WASHINGTON – International travel this holiday season is expected to return to pre-pandemic levels this holiday season, making preparation even more important. To simplify the travel experience, U.S. Customs and Border Protection (CBP) is hosting a Facebook live event Monday at 2:00 p.m
During the event, a panel of experts from the CBP Office of Field Operations will provide live answers to CBP-related travel questions. Topics include travel tips to improve the travel experience, including:
1. Prepare your documents. Before traveling to the United States or returning from a trip abroad, travelers should:
- A valid US passport and ID card.
- Be prepared to provide any other documents requested by the CBP officer.
- Although a Global Entry card is not required, Trusted Travelers are advised to have their cards with them in case they are asked for them.
2. Facial Biometrics. Travelers should be prepared to have their photo taken by a CBP officer during enhanced immigration screening. Travelers, known as Simplified Arrivals, now have their identities verified through a secure, non-contact biometric facial recognition process, further securing and streamlining travel and entry into the United States. The biometric facial comparison takes only a few seconds and is more than 98 percent accurate while protecting the privacy of travelers. US citizens can voluntarily participate in facial biometrics, but the procedure is required for most non-US citizens. For more information on CBP’s use of facial biometrics and the opt-out process for US citizens, click here.
3. Research your travel destination. US citizens planning to travel outside of the United States on vacation should visit www.state.gov/travelers for information on international travel destinations. Every country has its own COVID.D-19 and safety restrictions, so researching this information early makes the travel experience easier.
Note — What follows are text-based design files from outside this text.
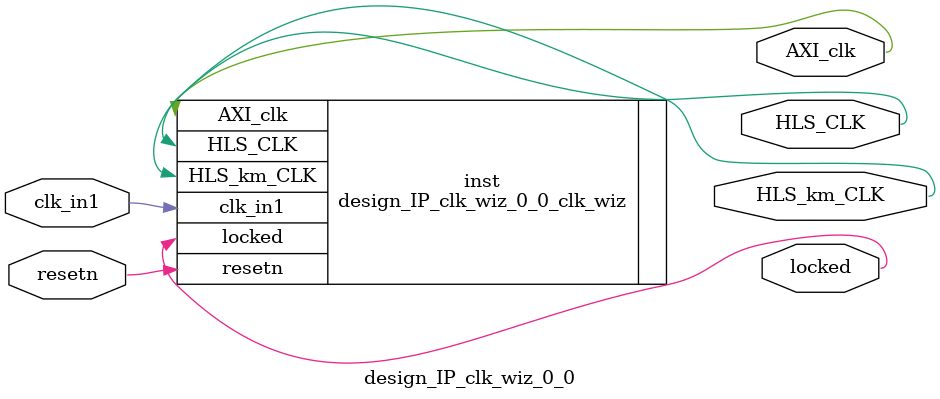
<source format=v>


`timescale 1ps/1ps

(* CORE_GENERATION_INFO = "design_IP_clk_wiz_0_0,clk_wiz_v6_0_3_0_0,{component_name=design_IP_clk_wiz_0_0,use_phase_alignment=true,use_min_o_jitter=false,use_max_i_jitter=false,use_dyn_phase_shift=false,use_inclk_switchover=false,use_dyn_reconfig=false,enable_axi=0,feedback_source=FDBK_AUTO,PRIMITIVE=MMCM,num_out_clk=3,clkin1_period=10.000,clkin2_period=10.000,use_power_down=false,use_reset=true,use_locked=true,use_inclk_stopped=false,feedback_type=SINGLE,CLOCK_MGR_TYPE=NA,manual_override=false}" *)

module design_IP_clk_wiz_0_0 
 (
  // Clock out ports
  output        AXI_clk,
  output        HLS_CLK,
  output        HLS_km_CLK,
  // Status and control signals
  input         resetn,
  output        locked,
 // Clock in ports
  input         clk_in1
 );

  design_IP_clk_wiz_0_0_clk_wiz inst
  (
  // Clock out ports  
  .AXI_clk(AXI_clk),
  .HLS_CLK(HLS_CLK),
  .HLS_km_CLK(HLS_km_CLK),
  // Status and control signals               
  .resetn(resetn), 
  .locked(locked),
 // Clock in ports
  .clk_in1(clk_in1)
  );

endmodule

</source>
4. Mobile Applications. Travelers are encouraged to use CBP’s free mobile applications to reduce wait times. US citizens and Canadian B1/B2 visitors can download Mobile Passport Control to submit their passport and travel information using a mobile device so their information is instantly available for future international travel. In addition, non-US citizens traveling to or entering the United States may download the CBP One mobile application to apply for an I-94 up to seven days prior to travel. CBP One can also be used to provide advance notification when travelers require agricultural and organic produce inspection upon arrival at a United States airport. Categories to declare include:
· Biological materials that may require United States Department of Agriculture (USDA) and Centers for Disease Control and Prevention (CDC) approvals
· Pets, especially birds and dogs, accompanying travelers in various capacities that have the potential to introduce foreign animal diseases into the United States or have other public health concerns
· Cleaning and disinfecting shoes
· hunting trophies
Both applications can be downloaded for free from the Apple App Store or Google Play.
5. Prepare your ESTA or I-94. Although an approved electronic travel authorization system is not a requirement for entering the United States through a land border, Visa Waiver Program citizens and nationals must have an active ESTA in order to use the CBP One I-94 application facility. CBP encourages these travelers to obtain an approved ESTA to take advantage of the time savings offered by using CBP One or the CBP I-94 website. With an ESTA, these travelers can apply for their I-94 prior to arrival and do not need to complete an I-94W form at the port of entry.
6. Sign your food, cash and memorabilia. Both US citizens and non-citizens must declare anything they bring into the United States from abroad, even if it was purchased from a duty-free shop. Some items such as ivory, tortoiseshell products, and certain foods and plants are prohibited in the United States. Visit the US Department of Agriculture website for more information. Some groceries, goods, and cash totaling $10,000 or more may enter the United States but must be declared on a US CBP Customs Form. Failure to do so can result in hefty fines and the loss of your property.
7. Avoid fakes. Be careful when shopping from street vendors or other illegal businesses while on vacation. These items often support criminal activity, violate intellectual property rights, and may be unsafe for consumers. More information on intellectual property rights can be found here. Note that CBP officers can inspect you and your belongings without a warrant.
8. Consider duty exemptions. Items brought abroad for personal use or as gifts are exempt from duty. If you bring them back for resale, they are not duty free. More information on duty exemptions can be found here.
9. Consider your medication. Be careful to travel with medication. Many foreign-made drugs are not approved for use in the United States and are not licensed in the country. When traveling abroad, bring only the medicines you need and make sure they are in the original packaging.